Table 2 Association of socioeconomic and epidemiologic indicators with scientific productivity.

3.3 Most Common Authors’ Keywords in Breast Cancer Epigenetics Research

The co-occurrence map for authors’ keywords in breast cancer epigenetics research is shown in Figure 6. There are 47 keywords analyzed in this study. The most used keywords in this field, based on the number of occurrences (n), are “breast cancer” (n = 273) and “DNA methylation” (n = 118). There are six keyword clusters identified, but there are no dominant themes for the keywords in each cluster across all clusters.

Figure 6 Overlay visualization of authors’ keywords associated with breast cancer epigenetics research. The size of each circle is directly proportional to the number of articles that used the particular keyword. The lines represent the co-occurrence of keywords in published articles, with line widths directly proportional to the frequency of co-occurrence. The color gradient represents the average publication year (APY) of keywords from older (purple) to more recent (yellow).

However, a trend was observed upon analysis based on average publication year (APY). The earliest keyword used in breast cancer epigenetics studies was “trichostatin A” (APY = 2005.8). The first keywords used are keywords related to oncogenes or tumor suppressor genes: “p53” (APY = 2010.43), “brca1” (APY = 2011.32), “e-cadherin” (APY = 2012.23). The most used keyword during this time frame was “BRCA1” (n = 19).

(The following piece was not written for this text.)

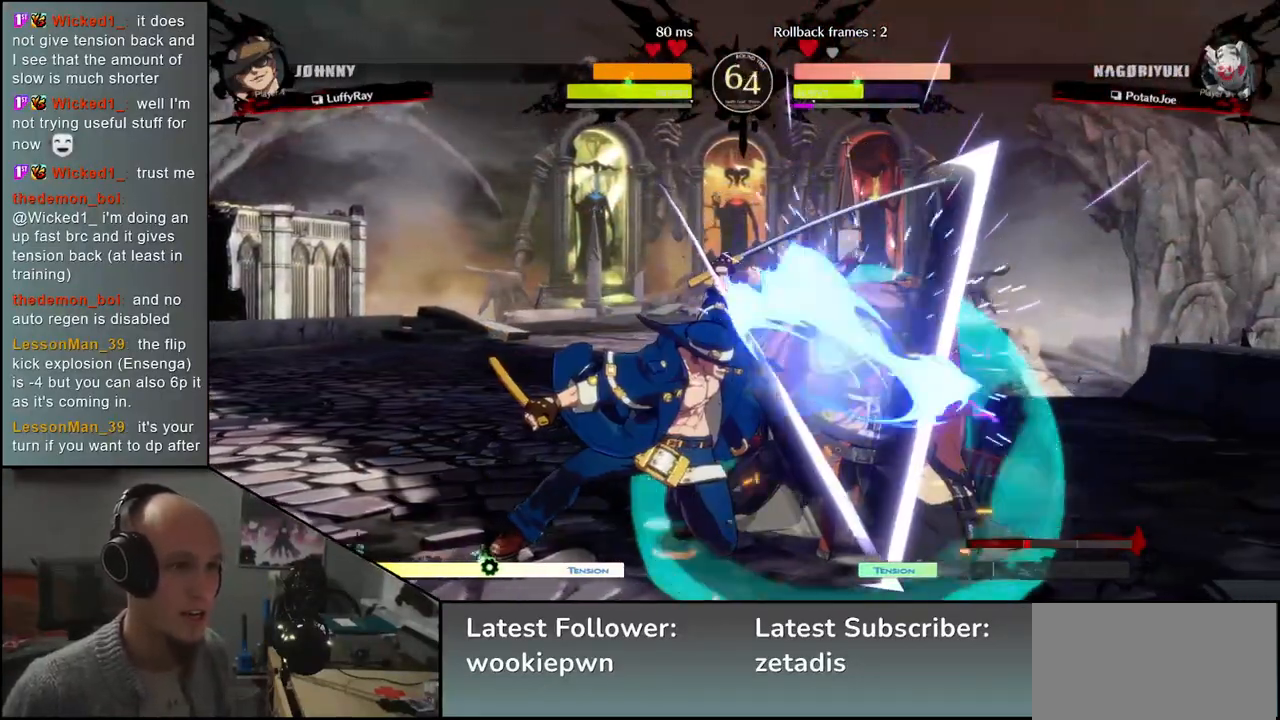
{"dt_ms": 1000, "buttons": [], "left_stick": "down-right"}
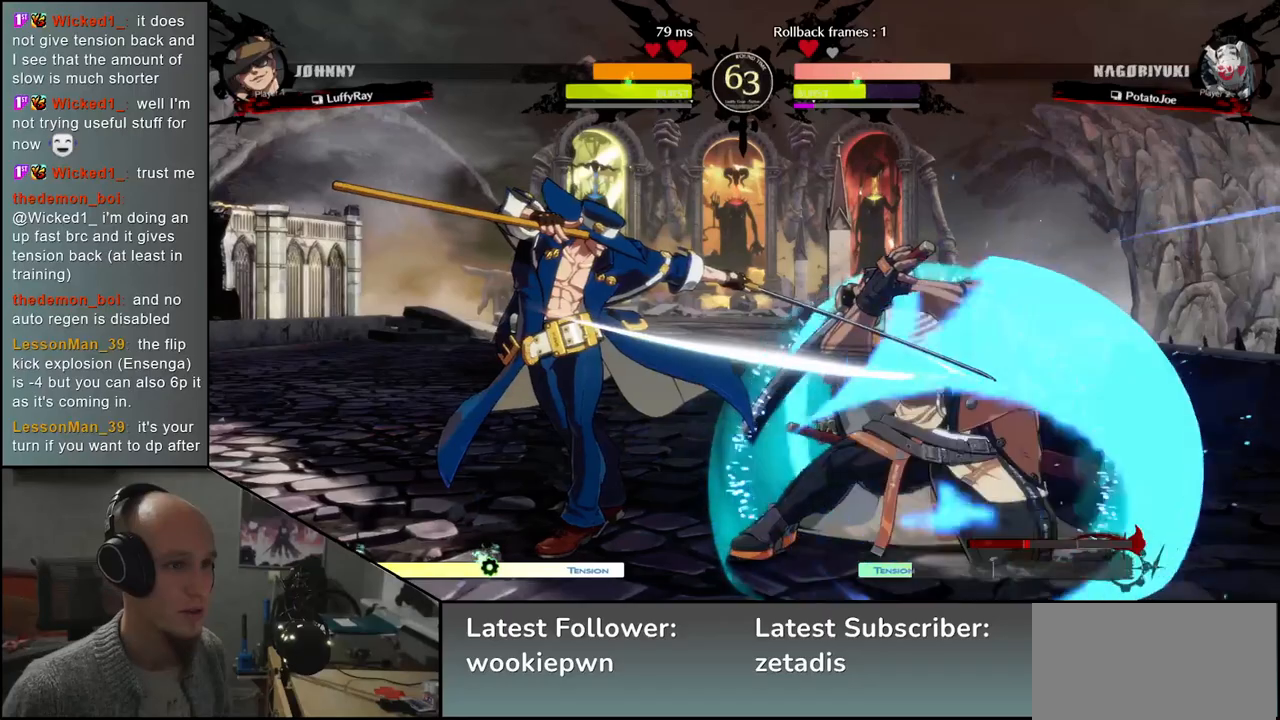
{"dt_ms": 500, "buttons": [], "left_stick": "right", "events": [[50, "left_stick", "right"]]}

From 2012 to 2016, the trend shifted from cancer-related genes to molecular mechanisms, particularly those related to epigenetic alterations. These include “histone acetylation” (n = 8), “promoter methylation” (n = 7), “histone methylation” (n = 7), “histone modification” (n = 10), and “methylation” (n = 56). Other epigenetics-related keywords in this time frame are “epigenetic” (n = 28), “epigenetic silencing” (n = 5), “epigenomics” (n = 7), and “epigenetics” (n = 85). The most used keywords during this time frame are “breast cancer” (n = 273) and “DNA methylation” (n = 118).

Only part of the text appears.